::: Available data

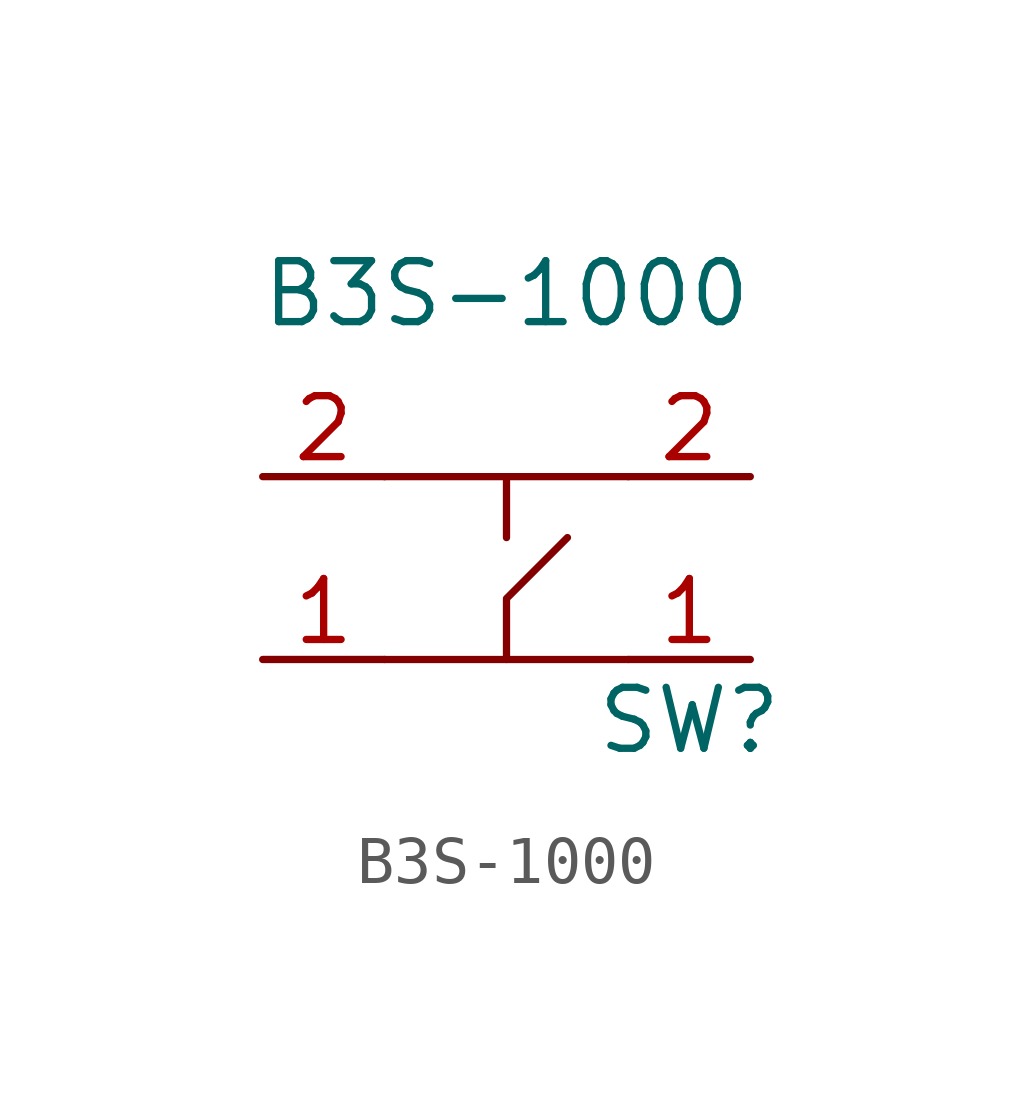
<source format=kicad_sym>
(kicad_symbol_lib
  (version 20211014)
  (generator kicad_symbol_editor)
  (symbol "B3S-1000"
    (property "Reference" "SW"
      (at 3.81 -3.81 0)
      (effects (font (size 1.27 1.27))))
    (property "Value" "B3S-1000"
      (at 0 5.08 0)
      (effects (font (size 1.27 1.27))))
    (symbol "B3S-1000_0_1"
      (polyline (pts (xy -2.54 -2.54) (xy 2.54 -2.54)) (stroke (width 0.152) (type default) (color 0 0 0 0)) (fill (type none)))
      (polyline (pts (xy -2.54 1.27) (xy 2.54 1.27)) (stroke (width 0.152) (type default) (color 0 0 0 0)) (fill (type none)))
      (polyline (pts (xy 0 0) (xy 0 1.27)) (stroke (width 0.152) (type default) (color 0 0 0 0)) (fill (type none)))
      (polyline (pts (xy 0 -2.54) (xy 0 -1.27) (xy 1.27 0)) (stroke (width 0.152) (type default) (color 0 0 0 0)) (fill (type none))))
    (symbol "B3S-1000_1_1"
      (pin input line (at -5.08 -2.54 0) (length 2.54) (name "" (effects (font (size 1.27 1.27)))) (number "1" (effects (font (size 1.27 1.27)))))
      (pin input line (at 5.08 -2.54 180) (length 2.54) (name "" (effects (font (size 1.27 1.27)))) (number "1" (effects (font (size 1.27 1.27)))))
      (pin input line (at -5.08 1.27 0) (length 2.54) (name "" (effects (font (size 1.27 1.27)))) (number "2" (effects (font (size 1.27 1.27)))))
      (pin input line (at 5.08 1.27 180) (length 2.54) (name "" (effects (font (size 1.27 1.27)))) (number "2" (effects (font (size 1.27 1.27))))))))
</source>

::::::

Task description:
Looking at the data above, write out exactly the lines that start at the one containing "(kicad_symbol_lib" and end at the one containing "(polyline (pts (xy 0 0)"; include both and nothing beyond.

Your response:
(kicad_symbol_lib
  (version 20211014)
  (generator kicad_symbol_editor)
  (symbol "B3S-1000"
    (property "Reference" "SW"
      (at 3.81 -3.81 0)
      (effects (font (size 1.27 1.27))))
    (property "Value" "B3S-1000"
      (at 0 5.08 0)
      (effects (font (size 1.27 1.27))))
    (symbol "B3S-1000_0_1"
      (polyline (pts (xy -2.54 -2.54) (xy 2.54 -2.54)) (stroke (width 0.152) (type default) (color 0 0 0 0)) (fill (type none)))
      (polyline (pts (xy -2.54 1.27) (xy 2.54 1.27)) (stroke (width 0.152) (type default) (color 0 0 0 0)) (fill (type none)))
      (polyline (pts (xy 0 0) (xy 0 1.27)) (stroke (width 0.152) (type default) (color 0 0 0 0)) (fill (type none)))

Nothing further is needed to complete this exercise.